Kembali lagi kehujan. Kita akan mengetahui makna dari sesuatu, apabila kita memahami hal tersebut secara mendalam. Mungkin bagi mereka yang belum paham, hujan hanyalah tetesan air yang jatuh dari langit. Terkadang hujan juga membawa bencana untuk lingkungan sekitar kita. Tapi, dibalik tetesan-tetesan tersebut. Darinya kita bisa belajar arti pengorbanan. Hujan rela mengorbankan diri mereka jatuh ketanah, demi menyuburkan tanah. Meskipun tidak pernah mendapatkan balasan, hujan tidak pernah merasa malu untuk selalu menetes dan membantu alam.

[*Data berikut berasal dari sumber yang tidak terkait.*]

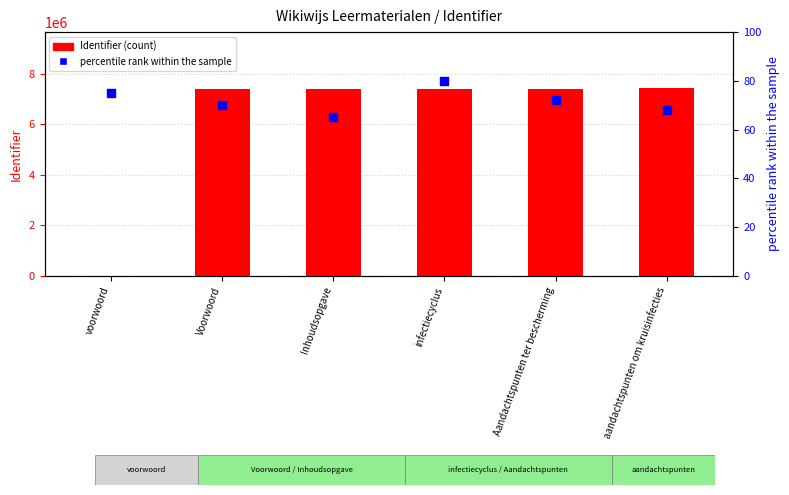

At which category is the sum across all series the highest?

aandachtspunten om kruisinfecties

Sangat jarang sekali kita temukan. Apalagi di era globalisasi ini. Orang yang membantu, tapi tidak meminta balasan. Sangat jarang sekali yang menganut sifat hujan, bekerja dengan keikhlasan. Karena, dalam hidup ini, bukan masalah apa yang telah kita dapatkan, tapi apa yang telah kita berikan. Kita tidak perlu mengharapkan balasan saat membantu orang. Karena segala sesuatu yang kita lakukan di dunia ini, telah disaksikan oleh sang pencipta. Semua yang kita lakukan dengan ikhlas, akan dibalas dengan balasan yang setimpal.
Terkadang tetesan hujan tidak selalu berdampak positif bagi kehidupan kita. Tapi, hujan juga mempunyai dampak negatif. Banyak kita saksikan di kehidupan sehari-hari, bencana alam seperti banjir, longsor dll yang disebabkan oleh turunnya hujan. Bencana yang kadang merenggut nyawa banyak orang. Seharusnya kita sadar, bahwasanya bencana yang terjadi diakibatkan oleh tangan kita sendiri. Banyak dari kita yang merusak inventaris alam. Sehingga hujan pun marah dan memberi kita peringatan, agar kita memperbaikinya kembali.
Hiduplah layaknya hujan. Bekerja tanpa pamrih. Memberi tanpa mengharapkan balasan. Balasan yang sesungguhnya bukanlah yang terlihat oleh panca indera, tapi, balasan yang diberikan oleh tuhanlah yang sesungguhnya. Marilah, kita sejenak terdiam dan membayangkan hal-hal baik. Membayangkan ciptaan sang pencipta yang maha agung. Segala sesuatu yang diciptakan pasti mengandung manfaat bagi makhluk-makhluknya. Salah satunya adalah HUJAN.